**How to complete this task**.
Each line in the listing below that contains "CENTRAL" should be returned.

**Excerpted records**.
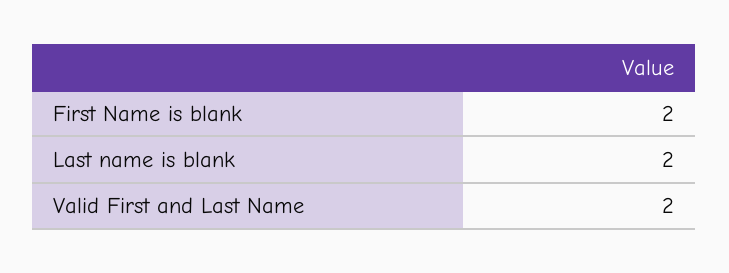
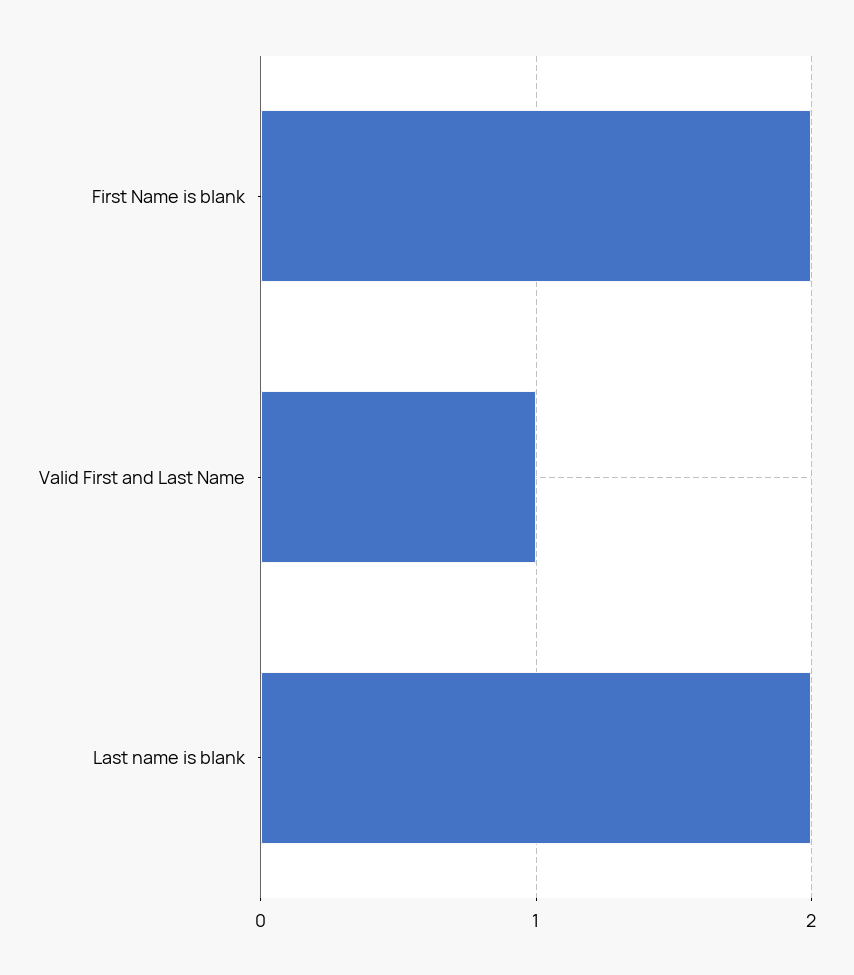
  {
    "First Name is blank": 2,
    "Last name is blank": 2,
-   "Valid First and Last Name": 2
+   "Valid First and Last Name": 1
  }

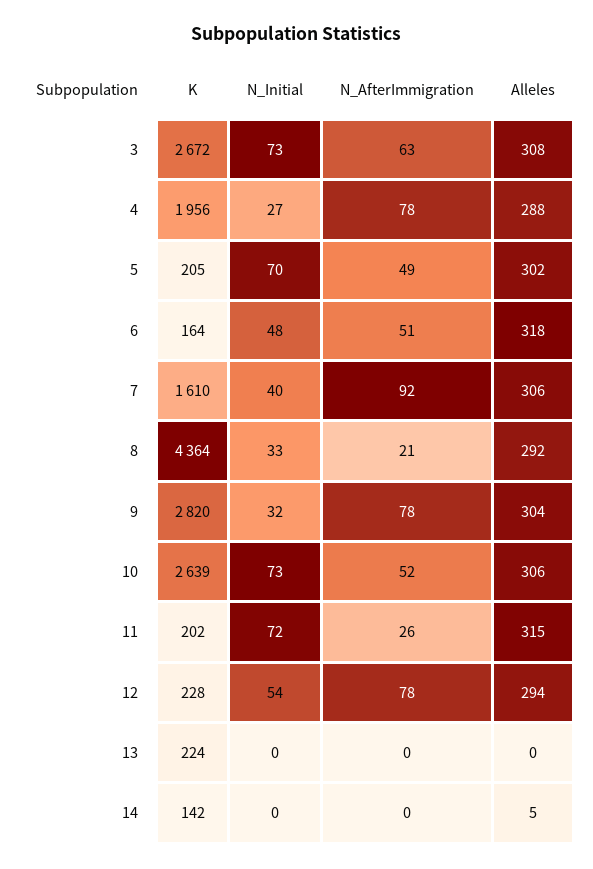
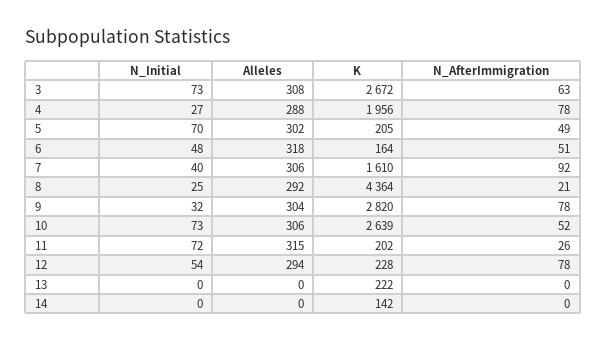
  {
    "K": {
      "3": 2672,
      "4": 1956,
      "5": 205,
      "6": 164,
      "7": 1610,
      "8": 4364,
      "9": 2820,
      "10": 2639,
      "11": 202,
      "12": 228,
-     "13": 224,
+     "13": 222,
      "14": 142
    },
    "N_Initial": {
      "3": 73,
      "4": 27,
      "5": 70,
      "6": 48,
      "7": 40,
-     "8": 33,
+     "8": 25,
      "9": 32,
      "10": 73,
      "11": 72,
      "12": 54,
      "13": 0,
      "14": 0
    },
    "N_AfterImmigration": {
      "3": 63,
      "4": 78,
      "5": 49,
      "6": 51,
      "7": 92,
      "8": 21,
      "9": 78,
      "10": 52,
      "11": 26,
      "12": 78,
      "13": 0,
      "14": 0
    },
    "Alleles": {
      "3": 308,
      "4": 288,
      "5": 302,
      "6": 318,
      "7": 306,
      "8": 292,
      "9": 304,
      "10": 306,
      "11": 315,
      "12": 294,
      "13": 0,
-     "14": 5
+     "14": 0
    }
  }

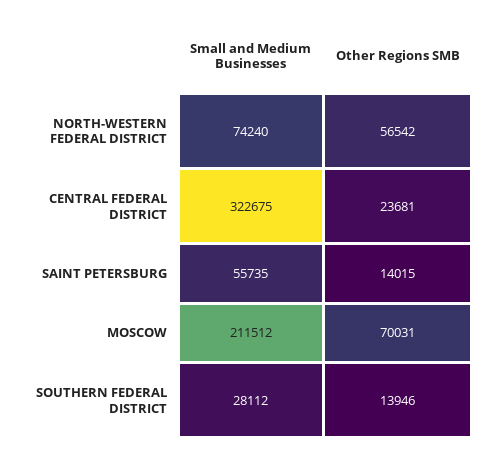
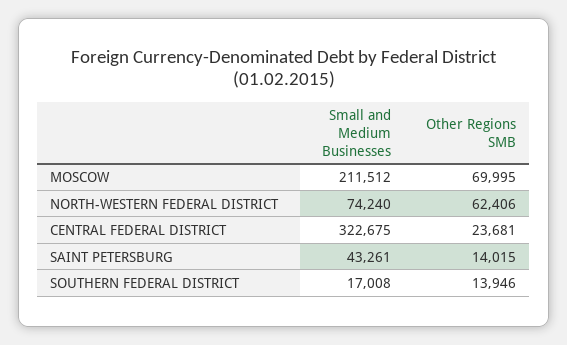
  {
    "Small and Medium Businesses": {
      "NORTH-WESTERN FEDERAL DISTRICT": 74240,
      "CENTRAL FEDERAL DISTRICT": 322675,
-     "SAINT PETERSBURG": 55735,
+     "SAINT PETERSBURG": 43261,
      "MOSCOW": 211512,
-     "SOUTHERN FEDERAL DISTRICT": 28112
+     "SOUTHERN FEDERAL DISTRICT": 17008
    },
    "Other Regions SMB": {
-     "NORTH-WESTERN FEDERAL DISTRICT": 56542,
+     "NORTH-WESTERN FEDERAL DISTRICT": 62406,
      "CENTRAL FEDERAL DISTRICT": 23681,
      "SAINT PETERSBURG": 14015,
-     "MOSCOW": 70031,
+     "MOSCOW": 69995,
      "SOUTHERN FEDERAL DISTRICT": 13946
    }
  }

---

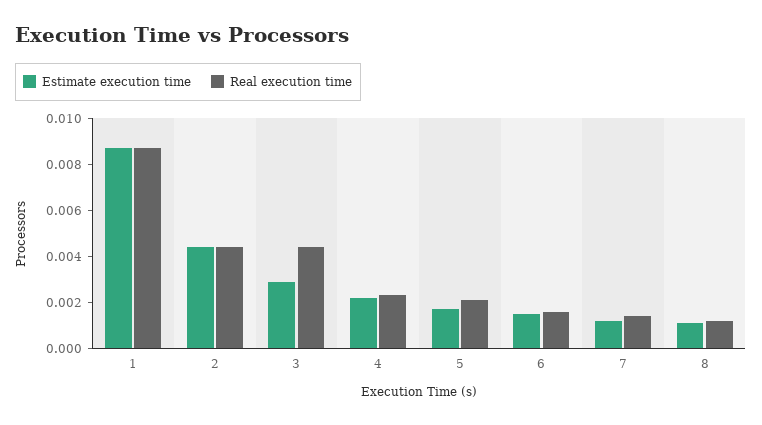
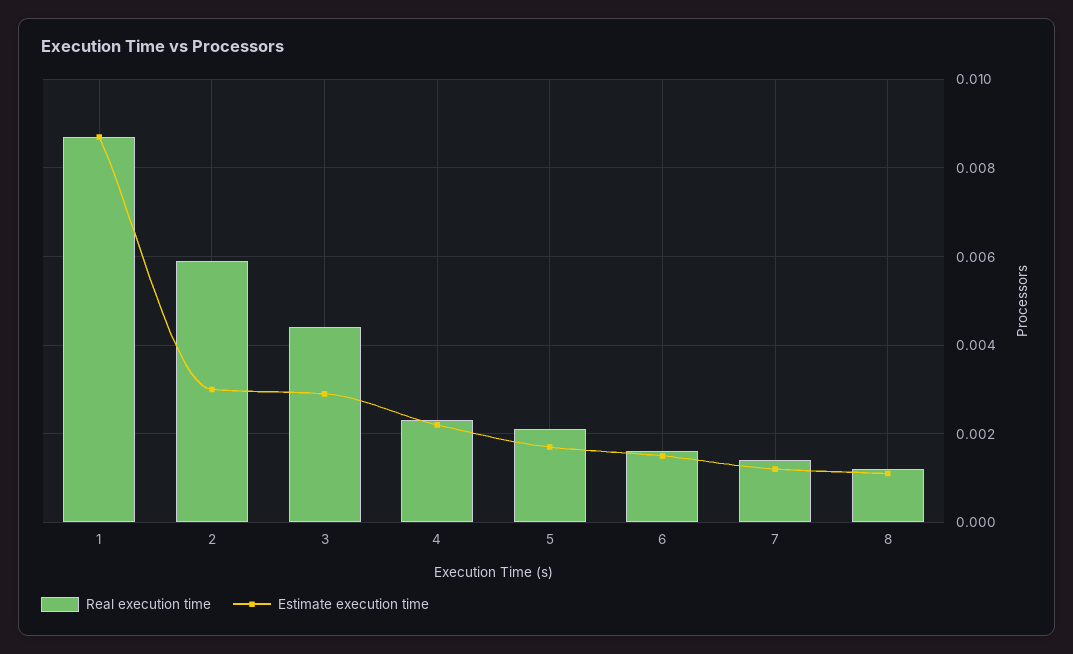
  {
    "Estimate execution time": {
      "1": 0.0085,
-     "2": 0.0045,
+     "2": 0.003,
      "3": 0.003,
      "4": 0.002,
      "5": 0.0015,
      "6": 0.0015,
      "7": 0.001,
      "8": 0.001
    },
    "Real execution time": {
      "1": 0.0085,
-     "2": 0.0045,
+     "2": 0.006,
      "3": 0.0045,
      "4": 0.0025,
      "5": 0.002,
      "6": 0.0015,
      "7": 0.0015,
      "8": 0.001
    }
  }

**Result of the task**.
      "CENTRAL FEDERAL DISTRICT": 322675,
      "CENTRAL FEDERAL DISTRICT": 23681,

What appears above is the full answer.